An “Ecological Transition Community” fuels the French Cour des Comptes with Tools
By Éric Allain, Senior auditor, President of the Energy Division, and Sandrine Crouzet, Regional Audit Chamber First Advisor.
Considering the rise in environmental concerns and the growing importance of ecological transition issues in all national and local public policies, the French Cour des comptes, the supreme audit institution (SAI) that forms the financial jurisdictions with the regional and territorial audit chambers (CRTCs), has organized with the latter to strengthen the relevance of their audit and assessment work in these areas, which already account for a growing share of their scheduled work.
While the aim is to step up the pressure of audits on these subjects, which represent growing public financial stakes (in terms of budget spending, taxation, but also “ecological debt”), it is also necessary to strengthen auditors’ capabilities on these complex, sometimes controversial subjects. An original approach has been taken, in the form of an “Ecological Transition Community” (ETC).
The financial jurisdictions’ ecological transition community was created in February 2021 with the aim of promoting and fostering ecological transition control, whether at the level of the French Court’s chambers or CRTCs.
The community is made up of two co-leaders, one a magistrate at the Court and the other at the CRTC, and referents (or representative) within each chamber (Court and CRTC), the General Prosecutor’s Office and each of the Court’s support departments.
Meeting on a monthly basis and also divided into working groups, the ecological transition community provides all control teams with tools to help them better master the challenges of ecological transition and include this cross-functional dimension in their controls:
- A monthly newsletter, with articles on the ecological transition, global warming, decarbonization of several sectors (energy, agriculture, transport) and regional planning for the transition;
- Feedback from audits in the form of meetings/video conferences/other events held at the Court or at CRC on an area of ecological transition. This monthly feedback is open to all;
- A guide in “wiki” format that is collaborative, for auditing the ecological transition of local authorities. Each of the guide’s sheets sets out the issues at stake in the topic covered, recalls the regulatory obligations for carrying out a regularity audit, and proposes a questionnaire that can be reused by audit teams. The guide also presents a methodology for integrating the transition audit into all the aspects usually present in an audit of accounts and management (financial analysis, human resources, budget steering, assets). The guide has been available to audit teams since November 2023.

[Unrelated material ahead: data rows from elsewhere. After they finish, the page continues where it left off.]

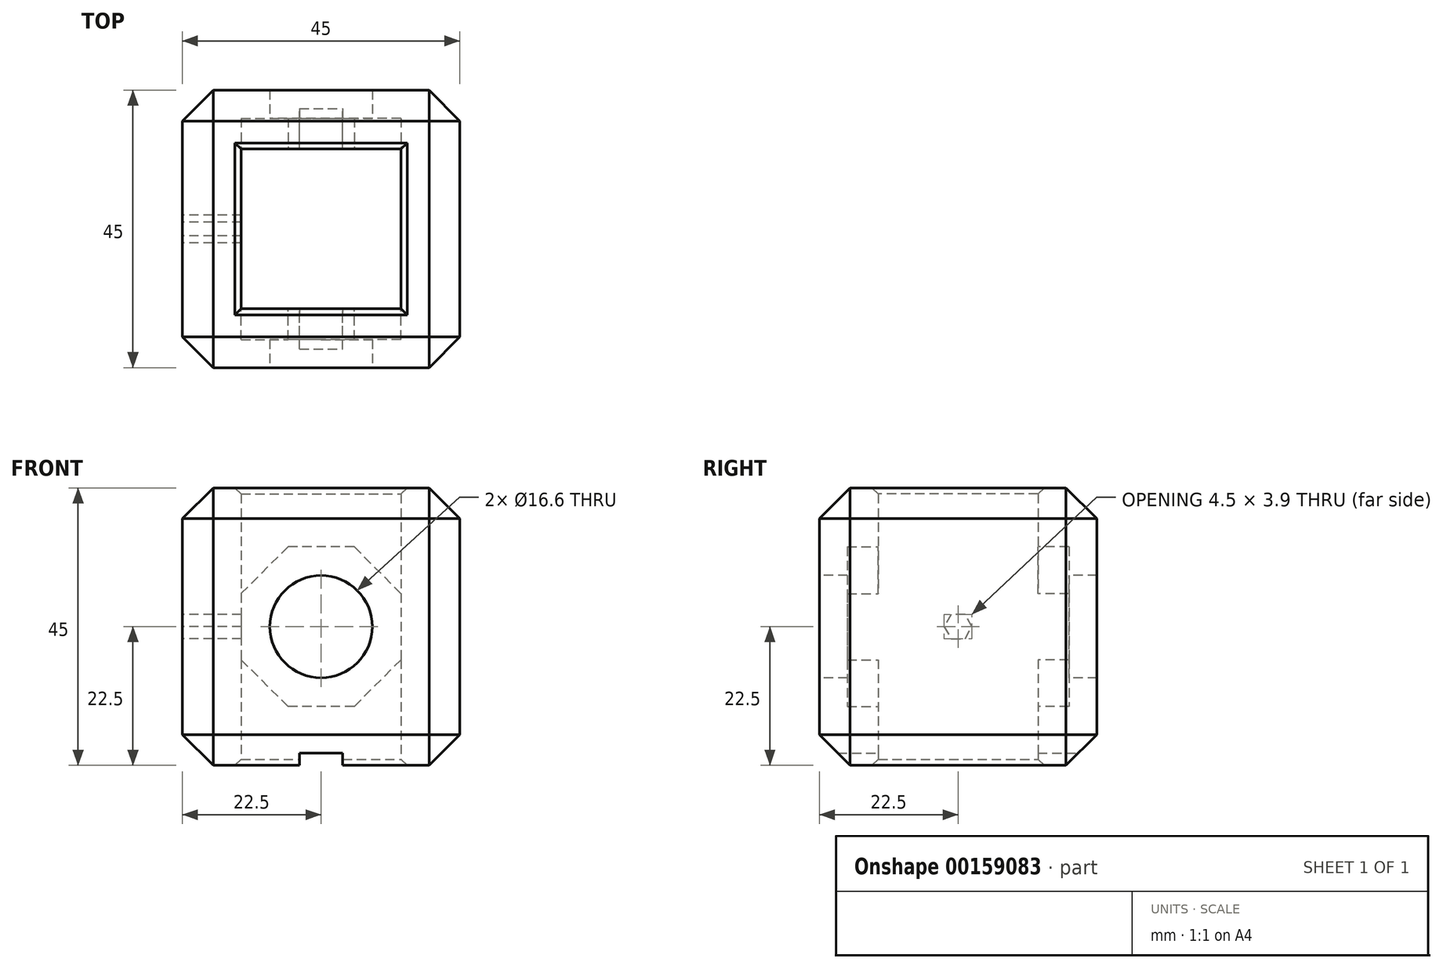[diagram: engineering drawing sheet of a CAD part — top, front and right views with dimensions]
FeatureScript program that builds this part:
annotation { "Feature Type Name" : "Feature", "Feature Type Description" : "" }
export const myFeature = defineFeature(function(context is Context, id is Id, definition is map)
    precondition{}
    {
        {
            var Q0;
            Q0=qCreatedBy(makeId("Top.planeOp"),FACE);
            var sketch = newSketch(context, id + "F0", { "sketchPlane" : qUnion([Q0])});
            skLineSegment(sketch, "E0.bottom", {"start": v(12.95, 12.95) * mm, "end": v(-12.95, 12.95) * mm});
            skLineSegment(sketch, "E0.top", {"start": v(12.95, -12.95) * mm, "end": v(-12.95, -12.95) * mm});
            skLineSegment(sketch, "E0.left", {"start": v(12.95, 12.95) * mm, "end": v(12.95, -12.95) * mm});
            skLineSegment(sketch, "E0.right", {"start": v(-12.95, 12.95) * mm, "end": v(-12.95, -12.95) * mm});
            skPoint(sketch, "E0.middle", {"position": v(0, 0) * mm});
            skLineSegment(sketch, "E1.bottom", {"start": v(22.5, -22.5) * mm, "end": v(-22.5, -22.5) * mm});
            skLineSegment(sketch, "E1.top", {"start": v(22.5, 22.5) * mm, "end": v(-22.5, 22.5) * mm});
            skLineSegment(sketch, "E1.left", {"start": v(22.5, -22.5) * mm, "end": v(22.5, 22.5) * mm});
            skLineSegment(sketch, "E1.right", {"start": v(-22.5, -22.5) * mm, "end": v(-22.5, 22.5) * mm});
            skSolve(sketch);
        }
        {
            var Q0;
            Q0=qSketchRegion(id+"F0",true);
            extrude(context, id + "F1", {"entities" : qUnion([Q0]), "depth" : 45 * mm});
        }
        {
            var Q0;
            Q0=makeQuery(id+"F1.opExtrude","SWEPT_FACE",FACE,{"disambiguationData":[OSD([sQuery(id+"F0.wireOp",EDGE,"E1.bottom")])]});
            var sketch = newSketch(context, id + "F2", { "sketchPlane" : qUnion([Q0])});
            skCircle(sketch, "E2", {"center": v(0, 22.5) * mm, "radius": 8.3 * mm});
            skSolve(sketch);
        }
        {
            var Q0;
            Q0=qSketchRegion(id+"F2",true);
            extrude(context, id + "F3", {"entities" : qUnion([Q0]), "operationType" : NewBodyOperationType.REMOVE, "endBound" : BoundingType.THROUGH_ALL, "oppositeDirection" : true, "depth" : 25 * mm});
        }
        {
            var Q0;
            Q0=makeQuery(id+"F1.opExtrude","SWEPT_FACE",FACE,{"disambiguationData":[OSD([sQuery(id+"F0.wireOp",EDGE,"E0.bottom")])]});
            var sketch = newSketch(context, id + "F4", { "sketchPlane" : qUnion([Q0])});
            skCircle(sketch, "E3.cCircle", {"center": v(0, 22.5) * mm, "radius": 12.95 * mm, "construction": true});
            skLineSegment(sketch, "E3.0", {"start": v(12.95, 27.86) * mm, "end": v(12.95, 17.14) * mm});
            skLineSegment(sketch, "E3.1", {"start": v(12.95, 17.14) * mm, "end": v(5.36, 9.55) * mm});
            skLineSegment(sketch, "E3.2", {"start": v(5.36, 9.55) * mm, "end": v(-5.36, 9.55) * mm});
            skLineSegment(sketch, "E3.3", {"start": v(-5.36, 9.55) * mm, "end": v(-12.95, 17.14) * mm});
            skLineSegment(sketch, "E3.4", {"start": v(-12.95, 17.14) * mm, "end": v(-12.95, 27.86) * mm});
            skLineSegment(sketch, "E3.5", {"start": v(-12.95, 27.86) * mm, "end": v(-5.36, 35.45) * mm});
            skLineSegment(sketch, "E3.6", {"start": v(-5.36, 35.45) * mm, "end": v(5.36, 35.45) * mm});
            skLineSegment(sketch, "E3.7", {"start": v(5.36, 35.45) * mm, "end": v(12.95, 27.86) * mm});
            skPoint(sketch, "E3.0.midPoint", {"position": v(12.95, 22.5) * mm});
            skSolve(sketch);
        }
        {
            var Q0;
            Q0=qSketchRegion(id+"F4",true);
            extrude(context, id + "F5", {"entities" : qUnion([Q0]), "operationType" : NewBodyOperationType.REMOVE, "oppositeDirection" : true, "depth" : 5 * mm});
        }
        {
            var Q0;
            Q0=makeQuery(id+"F1.opExtrude","SWEPT_FACE",FACE,{"disambiguationData":[OSD([sQuery(id+"F0.wireOp",EDGE,"E0.top")])]});
            var sketch = newSketch(context, id + "F6", { "sketchPlane" : qUnion([Q0])});
            skCircle(sketch, "E4.cCircle", {"center": v(0, 22.5) * mm, "radius": 12.95 * mm, "construction": true});
            skLineSegment(sketch, "E4.0", {"start": v(12.95, 27.86) * mm, "end": v(12.95, 17.14) * mm});
            skLineSegment(sketch, "E4.1", {"start": v(12.95, 17.14) * mm, "end": v(5.36, 9.55) * mm});
            skLineSegment(sketch, "E4.2", {"start": v(5.36, 9.55) * mm, "end": v(-5.36, 9.55) * mm});
            skLineSegment(sketch, "E4.3", {"start": v(-5.36, 9.55) * mm, "end": v(-12.95, 17.14) * mm});
            skLineSegment(sketch, "E4.4", {"start": v(-12.95, 17.14) * mm, "end": v(-12.95, 27.86) * mm});
            skLineSegment(sketch, "E4.5", {"start": v(-12.95, 27.86) * mm, "end": v(-5.36, 35.45) * mm});
            skLineSegment(sketch, "E4.6", {"start": v(-5.36, 35.45) * mm, "end": v(5.36, 35.45) * mm});
            skLineSegment(sketch, "E4.7", {"start": v(5.36, 35.45) * mm, "end": v(12.95, 27.86) * mm});
            skPoint(sketch, "E4.0.midPoint", {"position": v(12.95, 22.5) * mm});
            skSolve(sketch);
        }
        {
            var Q0;
            Q0=qSketchRegion(id+"F6",true);
            extrude(context, id + "F7", {"entities" : qUnion([Q0]), "operationType" : NewBodyOperationType.REMOVE, "oppositeDirection" : true, "depth" : 5 * mm});
        }
        {
            var Q0;
            Q0=makeQuery(id+"F1.opExtrude","SWEPT_FACE",FACE,{"disambiguationData":[OSD([sQuery(id+"F0.wireOp",EDGE,"E1.right")])]});
            var sketch = newSketch(context, id + "F8", { "sketchPlane" : qUnion([Q0])});
            skLineSegment(sketch, "E5", {"start": v(0, 45) * mm, "end": v(0, 0) * mm, "construction": true});
            skCircle(sketch, "E6.cCircle", {"center": v(0, 22.5) * mm, "radius": 1.95 * mm, "construction": true});
            skLineSegment(sketch, "E6.0", {"start": v(2.25, 22.5) * mm, "end": v(1.13, 20.55) * mm});
            skLineSegment(sketch, "E6.1", {"start": v(1.13, 20.55) * mm, "end": v(-1.13, 20.55) * mm});
            skLineSegment(sketch, "E6.2", {"start": v(-1.13, 20.55) * mm, "end": v(-2.25, 22.5) * mm});
            skLineSegment(sketch, "E6.3", {"start": v(-2.25, 22.5) * mm, "end": v(-1.13, 24.45) * mm});
            skLineSegment(sketch, "E6.4", {"start": v(-1.13, 24.45) * mm, "end": v(1.13, 24.45) * mm});
            skLineSegment(sketch, "E6.5", {"start": v(1.13, 24.45) * mm, "end": v(2.25, 22.5) * mm});
            skPoint(sketch, "E6.0.midPoint", {"position": v(1.69, 21.52) * mm});
            skSolve(sketch);
        }
        {
            var Q0;
            Q0=makeQuery(id+"F1.opExtrude","SWEPT_FACE",FACE,{"disambiguationData":[OSD([sQuery(id+"F0.wireOp",EDGE,"E1.left")])]});
            var Q1;
            Q1=makeQuery(id+"F1.opExtrude","SWEPT_FACE",FACE,{"disambiguationData":[OSD([sQuery(id+"F0.wireOp",EDGE,"E1.right")])]});
            var Q2;
            Q2=makeQuery(id+"F1.opExtrude","CAP_EDGE",EDGE,{"disambiguationData":[OSD([sQuery(id+"F0.wireOp",EDGE,"E1.bottom")])],"isStart":true});
            var Q3;
            Q3=makeQuery(id+"F1.opExtrude","CAP_EDGE",EDGE,{"disambiguationData":[OSD([sQuery(id+"F0.wireOp",EDGE,"E1.bottom")])],"isStart":false});
            var Q4;
            Q4=makeQuery(id+"F1.opExtrude","CAP_EDGE",EDGE,{"disambiguationData":[OSD([sQuery(id+"F0.wireOp",EDGE,"E1.top")])],"isStart":false});
            var Q5;
            Q5=makeQuery(id+"F1.opExtrude","CAP_EDGE",EDGE,{"disambiguationData":[OSD([sQuery(id+"F0.wireOp",EDGE,"E1.top")])],"isStart":true});
            chamfer(context, id + "F9", {"entities" : qUnion([Q0, Q1, Q2, Q3, Q4, Q5]), "width" : 5 * mm, "tangentPropagation" : true});
        }
        {
            var Q0;
            Q0 = qSketchRegion(id + "F8", true);
            extrude(context, id + "F10", {"entities" : qUnion([Q0]), "operationType" : NewBodyOperationType.REMOVE, "endBound" : BoundingType.UP_TO_NEXT, "oppositeDirection" : true, "depth" : 25 * mm});
        }
        {
            var Q0;
            Q0=makeQuery(id+"F5.boolean.opBoolean","INTERSECT",EDGE,{"derivedFrom":[makeQuery(id+"F3.boolean.opBoolean","COPY",FACE,{"disambiguationData":[TD([makeQuery(id+"F1.opExtrude","SWEPT_FACE",FACE,{"disambiguationData":[OSD([sQuery(id+"F0.wireOp",EDGE,"E0.bottom")])]})])],"derivedFrom":makeQuery(id+"F3.opExtrude","SWEPT_FACE",FACE,{"disambiguationData":[OSD([sQuery(id+"F2.wireOp",EDGE,"m8d59r63-g8hb-ZFIC-Y3uv-W7ZignHRoER8")])]})}),makeQuery(id+"F5.opExtrude","CAP_FACE",FACE,{"disambiguationData":[OSD([sQuery(id+"F4.wireOp",EDGE,"4a96c423-e548-48cd-aa36-1517ae86cc45.0")])],"isStart":false})]});
            var Q1;
            Q1=makeQuery(id+"F7.boolean.opBoolean","INTERSECT",EDGE,{"derivedFrom":[makeQuery(id+"F3.boolean.opBoolean","COPY",FACE,{"disambiguationData":[TD([makeQuery(id+"F1.opExtrude","SWEPT_FACE",FACE,{"disambiguationData":[OSD([sQuery(id+"F0.wireOp",EDGE,"E0.top")])]})])],"derivedFrom":makeQuery(id+"F3.opExtrude","SWEPT_FACE",FACE,{"disambiguationData":[OSD([sQuery(id+"F2.wireOp",EDGE,"m8d59r63-g8hb-ZFIC-Y3uv-W7ZignHRoER8")])]})}),makeQuery(id+"F7.opExtrude","CAP_FACE",FACE,{"disambiguationData":[OSD([sQuery(id+"F6.wireOp",EDGE,"4c9e81c7-f19d-4fb6-93af-8531212ddbce.0")])],"isStart":false})]});
            var Q2;
            Q2=makeQuery(id+"F1.opExtrude","CAP_EDGE",EDGE,{"disambiguationData":[OSD([sQuery(id+"F0.wireOp",EDGE,"E0.left")])],"isStart":false});
            var Q3;
            Q3=makeQuery(id+"F1.opExtrude","CAP_EDGE",EDGE,{"disambiguationData":[OSD([sQuery(id+"F0.wireOp",EDGE,"E0.top")])],"isStart":false});
            var Q4;
            Q4=makeQuery(id+"F1.opExtrude","CAP_EDGE",EDGE,{"disambiguationData":[OSD([sQuery(id+"F0.wireOp",EDGE,"E0.right")])],"isStart":false});
            var Q5;
            Q5=makeQuery(id+"F1.opExtrude","CAP_EDGE",EDGE,{"disambiguationData":[OSD([sQuery(id+"F0.wireOp",EDGE,"E0.bottom")])],"isStart":false});
            var Q6;
            Q6=makeQuery(id+"F1.opExtrude","CAP_EDGE",EDGE,{"disambiguationData":[OSD([sQuery(id+"F0.wireOp",EDGE,"E0.right")])],"isStart":true});
            var Q7;
            Q7=makeQuery(id+"F1.opExtrude","CAP_EDGE",EDGE,{"disambiguationData":[OSD([sQuery(id+"F0.wireOp",EDGE,"E0.bottom")])],"isStart":true});
            var Q8;
            Q8=makeQuery(id+"F1.opExtrude","CAP_EDGE",EDGE,{"disambiguationData":[OSD([sQuery(id+"F0.wireOp",EDGE,"E0.left")])],"isStart":true});
            var Q9;
            Q9=makeQuery(id+"F1.opExtrude","CAP_EDGE",EDGE,{"disambiguationData":[OSD([sQuery(id+"F0.wireOp",EDGE,"E0.top")])],"isStart":true});
            chamfer(context, id + "F11", {"entities" : qUnion([Q0, Q1, Q2, Q3, Q4, Q5, Q6, Q7, Q8, Q9]), "width" : 1 * mm, "tangentPropagation" : true});
        }
        {
            var Q0;
            Q0=makeQuery(id+"F1.opExtrude","CAP_FACE",FACE,{"disambiguationData":[OSD([sQuery(id+"F0.wireOp",EDGE,"E0.bottom"),sQuery(id+"F0.wireOp",EDGE,"E0.top"),sQuery(id+"F0.wireOp",EDGE,"E0.left"),sQuery(id+"F0.wireOp",EDGE,"E0.right"),sQuery(id+"F0.wireOp",EDGE,"E1.bottom"),sQuery(id+"F0.wireOp",EDGE,"E1.top"),sQuery(id+"F0.wireOp",EDGE,"E1.left"),sQuery(id+"F0.wireOp",EDGE,"E1.right")])],"isStart":true});
            var sketch = newSketch(context, id + "F12", { "sketchPlane" : qUnion([Q0])});
            skLineSegment(sketch, "E7.bottom", {"start": v(3.5, 30) * mm, "end": v(-3.5, 30) * mm});
            skLineSegment(sketch, "E7.top", {"start": v(3.5, -30) * mm, "end": v(-3.5, -30) * mm});
            skLineSegment(sketch, "E7.left", {"start": v(3.5, 30) * mm, "end": v(3.5, -30) * mm});
            skLineSegment(sketch, "E7.right", {"start": v(-3.5, 30) * mm, "end": v(-3.5, -30) * mm});
            skPoint(sketch, "E7.middle", {"position": v(0, 0) * mm});
            skSolve(sketch);
        }
        {
            var Q0;
            Q0 = qSketchRegion(id + "F12", true);
            extrude(context, id + "F13", {"entities" : qUnion([Q0]), "operationType" : NewBodyOperationType.REMOVE, "oppositeDirection" : true, "depth" : 2 * mm});
        }
    });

- Conferences or webinars, two or three times a year, during which external speakers present financing mechanisms for the ecological transition, think-tank reports on the subject, evaluation mechanisms, etc.
- Training, in conjunction with the job-support center, either on the ecological transition itself or on sectoral ecological transition control methods
- A documentation area for easy access to all these tools.
The ETC works continuously to improve existing tools: the format chosen for the control guide allows for the addition of sheets, links with other thematic control guides including sections on the ecological transition, and regular updating of regulatory references. A working group, made up of referents and non-referents, drafts and reviews the sheets on a collegial basis.
The more recent creation of two other working groups is increasing the community’s thinking on transition control:
- an “international” working group, with the participation of the Court’s international department, will identify the methodologies and best practices applied in other supreme audit institutions, interview foreign experts and strengthen the participation of French financial jurisdictions within INTOSAI and other international institutions gathering SAIs, as well as in existing partnerships;
- a think-tank on environmental accounting and green budgets has also been set up, with the aim of looking into control methods that are still little-known today(1) and joining in current discussions on how to take account of the ecological transition in accounting.
Since the creation of the community, the number of referents per chamber has increased (up to three referents appointed by the Chairman of the Chamber). Some CRTCs have also set up internal ecological transition centers. Their role is to propose audits on this theme in their chamber’s programming, to support colleagues wishing to introduce an ecological transition component into their audits, and to set up in-house training programs to enhance agents’ skills.
The work carried out over the past two years by the ecological transition community, now well identified within the financial jurisdictions, will serve as a basis to facilitate everyone’s work with a view to the annual report on ecological transition, announced by the First President of the Cour des comptes and scheduled for publication in September 2025. This prospect encourages the community to refine its tools and promote local training through referents.
The increase in the number of referents, as well as in the number of participants in the monthly feedback sessions, demonstrates the growing interest of our colleagues in these issues. In this sense, the community has achieved part of its objectives: it has demonstrated that transition control is not the exclusive domain of certain control teams, but can, and indeed should, be practiced by all; it has strengthened the capacity for action of financial jurisdictions in this field.
These efforts must be maintained to ensure that the ecological transition becomes as systematic an area of control as human resources, financial analysis, gender equality or real estate policy. The next step will be to make the ecological transition not just an area of control, but a cross-cutting issue in all aspects of financial and management controls, and in all public policy evaluations.